Had? Was that just a slip, or was that confirmation that something actually happened to Mick? My stomach twists at the thought, but I don’t say anything. Dominic’s right, there are some things I’m better off not knowing.

“Where do you want to go now?” he asks.

“You know what? I think I’ll call it a day,” I reply, rubbing the pressure points on my temples. “I’ve got a bit of a headache.”

He frowns, that quiet, thoughtful kind. “I’ll get you home, then.”

He flicks on the indicator and turns down a side street leading out of town. We don’t speak the entire drive home, but I don’t mind. I just watch the scenery slip by, sinking back into my own thoughts.

When we reach the house, I unlock the front door and hold it open while he carries a still-sleeping Peach to her room.

I’m in the kitchen, staring out the window, when I hear him enter. In the reflection, I see him open a cupboard and take something down.

He grabs a glass, steps beside me, and fills it with water. When he turns and holds it out, I blink up at him, thrown.

“For your headache,” he says.

I look at the two paracetamol resting in his palm. It’s such a small thing, barely anything at all, yet it catches me completely off guard. I’m not used to anyone paying attention and noticing the little details without needing to be told.

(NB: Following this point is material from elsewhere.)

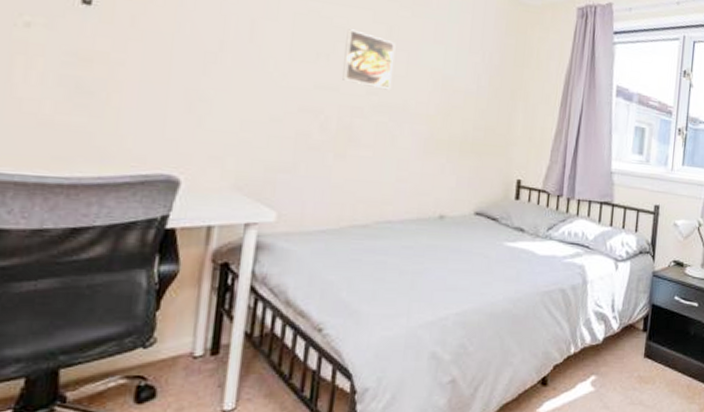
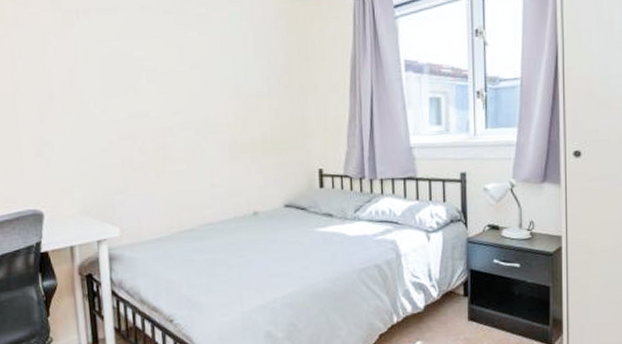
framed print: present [342,29,396,90] -> none [146,58,191,108]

I take the tablets and the glass, my fingers brushing his. “Thanks,” I murmur, quieter than I meant to.

As I swallow them, I notice him watching. Not hovering or fussing, just making sure I’m okay. And the realisation settles somewhere deep inside me. He actually cares. Not out of duty. Not because he feels he should. Simply because he does.

And somehow, that leaves me more shaken than everything else that happened today.